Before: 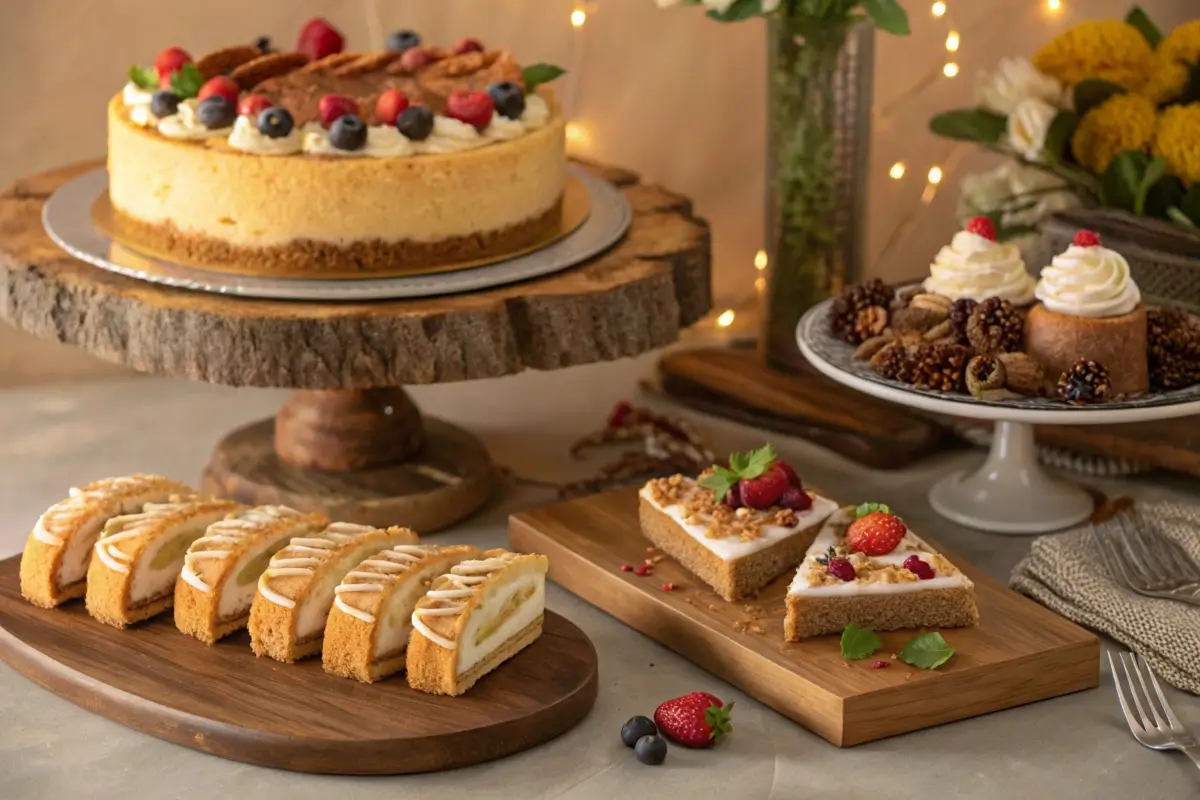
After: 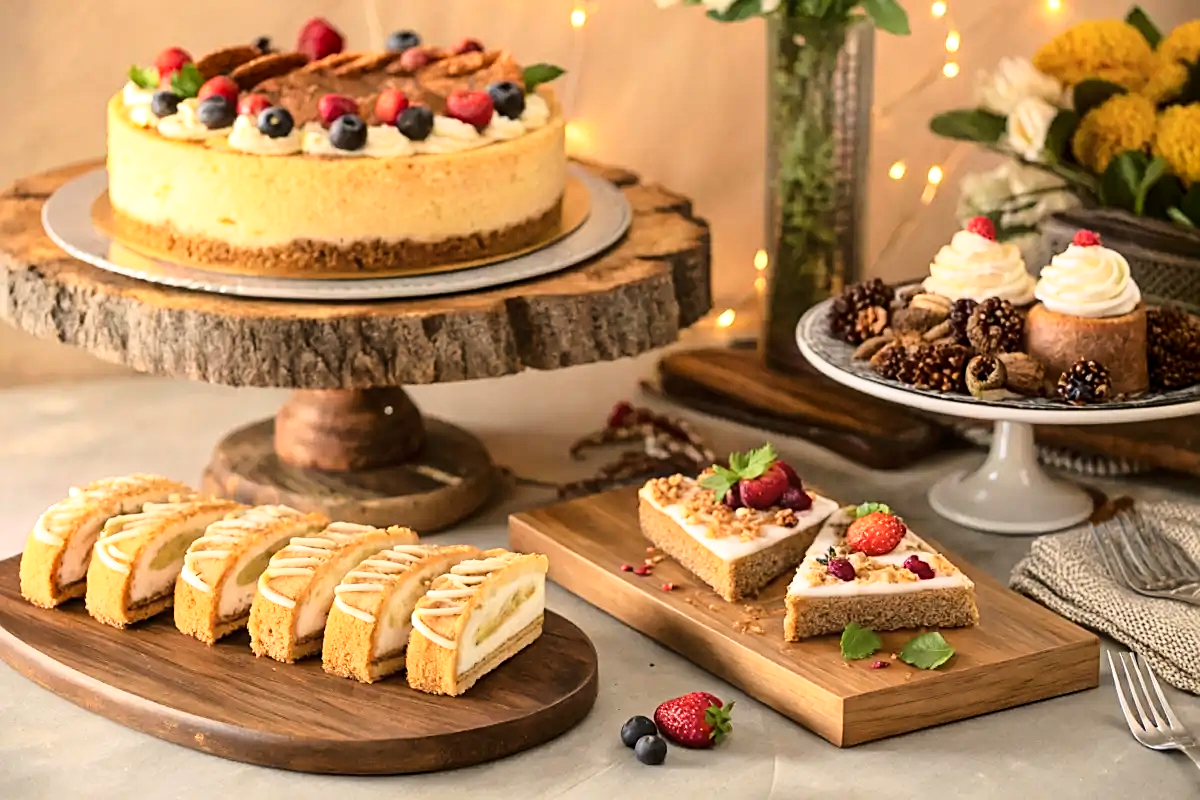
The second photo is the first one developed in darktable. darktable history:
exposure: black level correction 0.001, exposure 0.193 EV, compensate exposure bias true, compensate highlight preservation false
contrast brightness saturation: saturation -0.055
shadows and highlights: shadows -86.64, highlights -35.36, soften with gaussian
base curve: curves: ch0 [(0, 0) (0.028, 0.03) (0.121, 0.232) (0.46, 0.748) (0.859, 0.968) (1, 1)]
sharpen: on, module defaults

* **What you should do**
Copy the material above line for line without changing anything, and leave the pictures out of your answer.

* **Written solution**
Before: 
After: 
The second photo is the first one developed in darktable. darktable history:
exposure: black level correction 0.001, exposure 0.193 EV, compensate exposure bias true, compensate highlight preservation false
contrast brightness saturation: saturation -0.055
shadows and highlights: shadows -86.64, highlights -35.36, soften with gaussian
base curve: curves: ch0 [(0, 0) (0.028, 0.03) (0.121, 0.232) (0.46, 0.748) (0.859, 0.968) (1, 1)]
sharpen: on, module defaults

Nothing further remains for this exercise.